FIGURE 6.

Endogenous SIK regulates epithelial growth arrest by TGFβ signaling. A, quantitative real-time RT-PCR analysis measuring the effects of SIK, Smurf2, and combined SIK/Smurf2 siRNA knockdown on the cell cycle inhibitor gene p21 mRNA levels in HaCaT cells with or without (−) stimulation with 5 ng/ml TGF-β1 for 6 h. QRT-PCR analysis was performed and are presented as in Fig. 1. Asterisks indicate significant differences determined by Student's t test with significance at p < 0.01. B, shown is live fluorescence microscopy of mammary epithelial NMuMG-Fucci cells transiently transfected with control scrambled siRNA followed by infection with control Ad-LacZ virus (control, upper panels), transiently transfected with specific siRNA targeting SIK (siSIK, bottom panels) or transiently infected with an adenoviral vector expressing SIK (middle panels).

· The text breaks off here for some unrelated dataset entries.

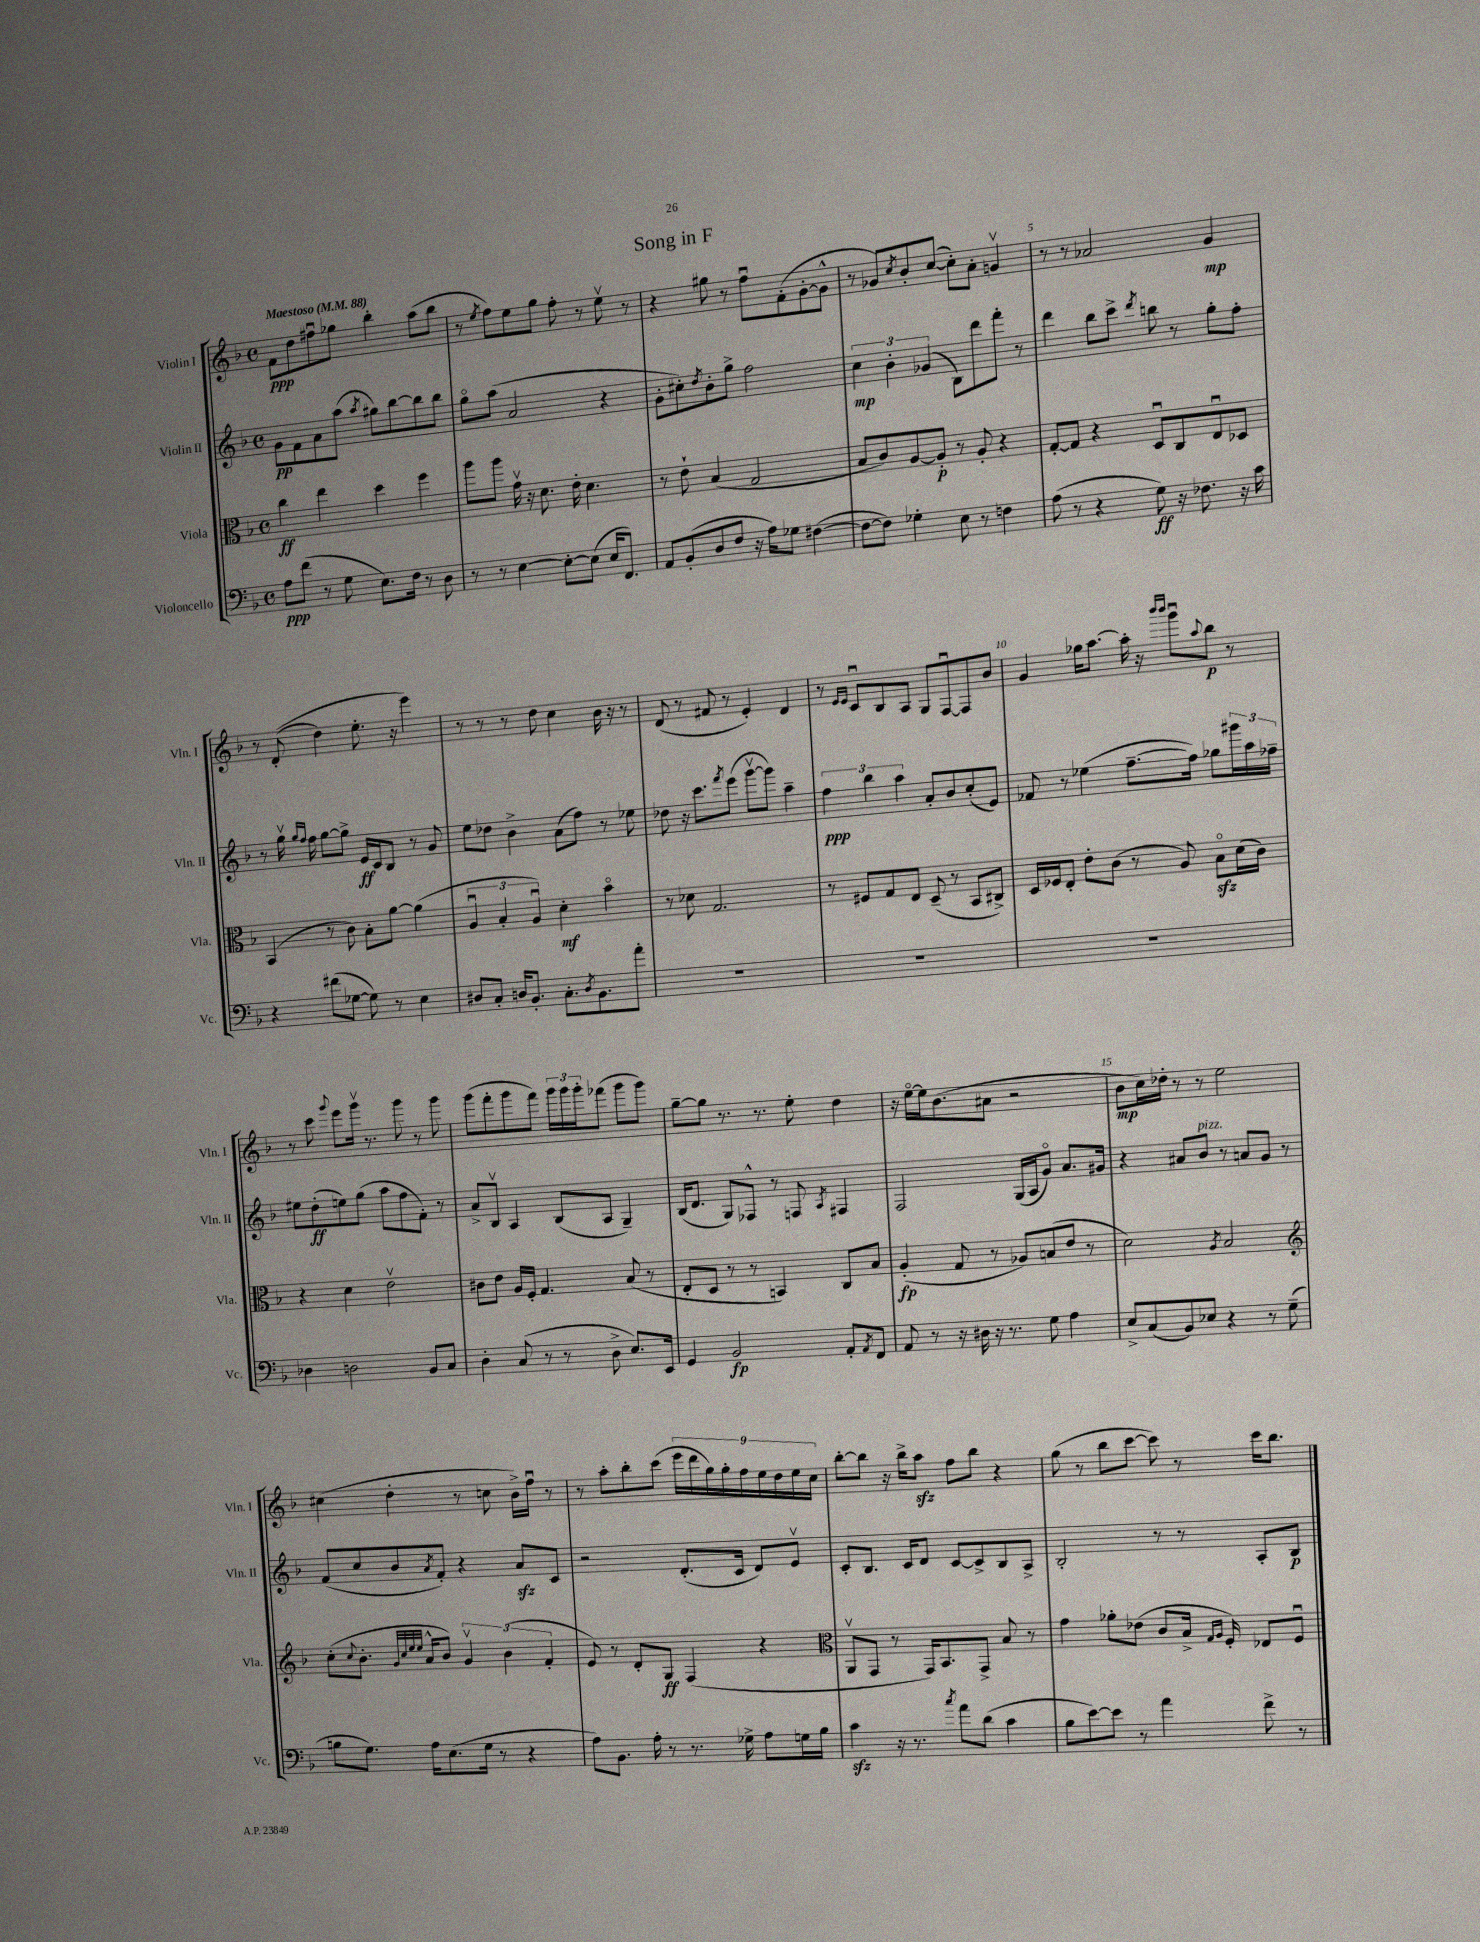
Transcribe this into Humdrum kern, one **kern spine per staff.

**kern	**kern	**kern	**kern
*staff4	*staff3	*staff2	*staff1
*clefF4	*clefC3	*clefG2	*clefG2
*k[b-]	*k[b-]	*k[b-]	*k[b-]
*M4/4	*M4/4	*M4/4	*M4/4
*met(c)	*met(c)	*met(c)	*met(c)
*MM88	*MM88	*MM88	*MM88
8A\L	4cc\	8g\L	8f\L
(8f\J	.	8f\	8dd\
8r	4ee\	8a\	8ff#u\
8G\	.	(8aa\J	8gg-\J
.	.	8qaa/	.
8.E\L)	4dd\	8gg#\L)	4bb-'\
.	.	[8bb-\	.
16F\Jk	.	.	.
8r	4ff\	8bb-\]	(8aa\L
8D\	.	8bb-\J	8bb-\J
=	=	=	=
8r	8aa\L	8ggo\L	8r
.	.	.	8qee/
8r	8aa\J	(8aa\J	8ff\L)
[4E\	16gv\	2a/	8ee\
.	16r	.	.
.	8.d\	.	8gg\J
8E'\_L	.	.	8ff'\
.	16e'\	.	.
(8E\]J	4.d\	.	8r
16E/LK	.	4r	8eev\
8.FF/J)	.	.	.
.	.	.	8r
=	=	=	=
8AA/L	8r	8g'\L	4r
(8BB-'/	8e`\	8cc#'\)	.
.	.	8qdd/	.
8D/	(4B-/	8b-'\	8gg#\
8F/J	.	8gg^\J	8r
16r	2G/	2ff\	8ffu\L
16A\LK)	.	.	.
8G-\J	.	.	(8f'\
([4F#\	.	.	[8g'\
.	.	.	8g^^\]J
=	=	=	=
8F#\_L	8B-/L	6cc\	8r
8F#\]J)	8c/)	.	8g-/L)
.	.	6b-'\	.
.	.	.	8qcc/
4G-'\	[8A/	.	8b-'/
.	.	(6g-/	.
.	8A'/]J	.	([8cc/J
8E\	8r	8B-\L)	8cc'\]L)
8r	8A'/	8ddd\	8a'\J
4F\	4r	8fff'\J	4gv/
.	.	8r	.
=	=	=	=
(8A\	[8G'/L	4ddd\	8r
8r	8G/]J	.	8r
4r	4r	8bb-\L	2a-/
.	.	8ccc^\J	.
.	.	8qddd/	.
8G\)	8Du/L	8bb\	.
16r	8C/	8r	.
8.F-\	.	.	.
.	8Eu/	8gg'\L	4g/
16r	8D-/J	8ff'\J	.
16c\	.	.	.
=	=	=	=
4r	(4BB-/	8r	8r
.	.	16ggv\	&((8d'/
.	.	16qqgg/LL	.
.	.	16qqff/JJ	.
.	.	16ff\	.
(8f#\L	8r	[8gg\L	4dd\)
[8G-\J	8c\)	8gg^\]J	.
8G-\])	8B-'\L	16e/LL	8.ee'\
.	.	16c/J	.
8r	[8a\J	8B-/J	.
.	.	.	16r
4E\	(4a\]	8r	4eee\&)
.	.	8g/	.
=	=	=	=
8D#/L	6Au/	8ee\L	8r
8C'/J	.	8dd-\J	8r
.	6B-'/	.	.
16D/LK	.	4b-^\	8r
8.BB-'/J	.	.	.
.	6Au/)	.	.
.	.	.	8dd\
8.C'\L	4d'\	(8a\L	4cc\
.	.	8ff\J)	.
8qD/	.	.	.
8.BB-\	.	.	.
.	4b-o\	8r	16b-\
.	.	.	16r
8a'\J	.	8ee-\	8r
=	=	=	=
1r	8r	8dd-\	(8d/
.	8d-\	16r	8r
.	.	8.ccc\L	.
.	2.G/	.	8f#/
.	.	8qfff/	.
.	.	(8eee\J	8r
.	.	[8gggv\L	4e'/)
.	.	8ggg\]J)	.
.	.	4aa~\	4d/
=	=	=	=
1r	8r	6ff\	8r
.	.	.	16qqe/LL
.	.	.	16qqe/JJ
.	8F#/L	.	8cu/L
.	.	6bb-\	.
.	8G/	.	8B-/
.	.	6aa\	.
.	8E/J	.	8A/J
.	(8D~/	8a'/L	8G/L
.	8r	8b-/	[8Fu/
.	8BB-/L	(8cc'/	8F/]
.	8C#^/J)	8e/J)	8b-/J
=	=	=	=
1r	16D/LL	8f-/	4g/
.	16F-/J	.	.
.	8E'/J	8r	.
.	8e'\L	(4ee-\	16gg-\LK
.	.	.	[8.aa\J
.	(8c\J	.	.
.	8r	[8.ff~\L	16aa'\]
.	.	.	16r
.	.	.	16qqbbb-/LL
.	.	.	16qqbbb-/JJ
.	8A/)	.	8gggu\L
.	.	16ff\]Jk)	.
.	.	.	8qqaa/
.	8B-o\L	8gg-\L	8bb-\J
.	(16d\L	24ggg#\L	8r
.	.	24aa\	.
.	16c\JJ)	.	.
.	.	24ff-~\JJ	.
=	=	=	=
4D-\	4r	8ee#\L	8r
.	.	(8dd'\	8ccc\
.	.	.	8qqggg/
2D\	4d\	8ee\)	8eee\L
.	.	(8gg\J	16gggv\Jk
.	.	.	8.r
.	2ev\	8aa\L	.
.	.	8ff\	8ggg\
8BB-/L	.	8f'\J)	8r
8C/J	.	8r	8ggg\
=	=	=	=
4D'\	8c#\L	8a^/L	(8ggg\L
.	8e\J	8B-v/J	8fff'\
(8C/	16A/LL	4A/	8ggg\
.	16F'/JJ	.	.
8r	4.G/	.	8fff\J)
8r	.	(8B-/L	24ggg\LL
.	.	.	24ggg\
.	.	.	24ggg'\J
8D^\	.	8A/J	(8fff-\J
8.E/L)	(8B-/	4G~/)	8ggg\L
.	8r	.	8ggg\J)
16EE/Jk	.	.	.
=	=	=	=
4GG/	8E'/L	(16B-/LK	[8gg~\L
.	.	8.d/J	.
.	8D/J	.	8gg\]J
2BB-/	8r	8G/L)	8.r
.	8r	8F-^^/J	.
.	.	.	8.r
.	4BB/)	8r	.
.	.	8F/	8ee'\
.	.	8qA/	.
8AA'/L	8C/L	4F#/	4dd\
8qAA/	.	.	.
8FF/J	8B-/J	.	.
=	=	=	=
8AA/	(4A'/	2F/	16r
.	.	.	[16eeo\LL
8r	.	.	16ee\]J
.	.	.	(8.b-\
16r	8G/	.	.
16D#\	.	.	.
16r	8r	.	8a#\J
8.r	.	.	.
.	8A-/L)	(16G/LL	2r
.	.	16A/J	.
8G\	(8B/	8go/J)	.
4A\	8e/J	8.a/L	.
.	8r	.	.
.	.	16g#/Jk	.
=	=	=	=
8E^/L	2d\)	4r	8b-\L
(8C/	.	.	16cc\L)
.	.	.	16dd-'\JJ
8BB-/)	.	8a#/L	8r
8E-/J	.	8b-/J	8r
.	8qA/	.	.
4r	2B-/	8r	2ee\
.	.	8a/L	.
8r	.	8g/J	.
(8G~\	.	8r	.
=	=	=	=
*	*clefG2	*	*
8B\L	(8cc'\L	(8f/L	(4cc#\
.	8qqcc/	.	.
8.G\J)	8.b-'\J	8cc/	.
.	.	8b-/	4dd'\
.	32qqg/LLL	.	.
.	32qqcc/	.	.
.	32qqee/	.	.
.	32qqee/JJJ	.	.
16A\LK	16a^^/LK	.	.
.	.	8qa/	.
(8.E\	8b-/J)	8f'/J)	.
.	6gv/	4r	8r
16G\Jk	.	.	.
8r	.	.	8cc\
.	(6b-\	.	.
4r	.	8a/L	16b-^\LL)
.	.	.	16ffu\JJ
.	6f'/	.	.
.	.	8c/J	8r
=	=	=	=
8A\L)	8e/)	2r	8r
8.BB-\J	8r	.	8aa'\L
.	8d'/L	.	8bb-'\
16A'\	.	.	.
8r	8G/J	.	(8ccc\J
8.r	(4F/	(8.d'/L	18eee\LL
.	.	.	18ddd\
.	.	.	18gg\)
.	.	.	18gg'\
16G-^\	.	16c/Jk	.
.	.	.	18ff\
8A\L	4r	8d/L)	.
.	.	.	18ee\
.	.	.	18dd\
16G\L	.	8ev/J	.
.	.	.	18ee\
16B-\JJ	.	.	.
.	.	.	18cc\JJ
=	=	=	=
*	*clefC3	*	*
4c\	8AAv/L	8c'/L	[8bb-'\L
.	8GG/J	8.B-/J	8bb-\]J
16r	8r	.	16r
8.r	.	16c/LK	16bb-^\LK
.	16GG/LK)	8d/J	8aa\J
.	8.BB-/	.	.
8qcc/	.	.	.
8a\L	.	[8c/L	8ff\L
(8d\J	8GG^/J	8c^/]	8bb-\J
4c\	8B-/	8B-/	4r
.	8r	8A^/J	.
=	=	=	=
8B-\L	4g\	2B-'/	(8gg\
[8e\)	.	.	8r
8e\]J	8a-'\L	.	8bb-\L
8r	(8e-\J	.	[8ccc\J
4a\	8c/L	8r	8ccc\])
.	16B-^/Jk	8r	8r
.	16qqG/LL	.	.
.	16qqA/JJ	.	.
.	16F'/)	.	.
8f^\	8E-/L	8A'/L	16ccc\LK
.	.	.	8.bb-\J
8r	8Fu/J	8B-/J	.
==	==	==	==
*-	*-	*-	*-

The cells were treated with vehicle (no TGFβ) or 5 ng/ml TGFβ1 for 56 h before photography. A bar indicates 20 μm. C, shown is quantitative analysis of the cell cycle from experiments such as that shown in panel B. The number of red cells (G₁/G₀ phase) were counted in duplicate photos from two independent experiments from each experimental condition and are plotted as % relative to the total number of cells. Statistical significance between conditions is shown with a asterisk that indicates p < 0.05.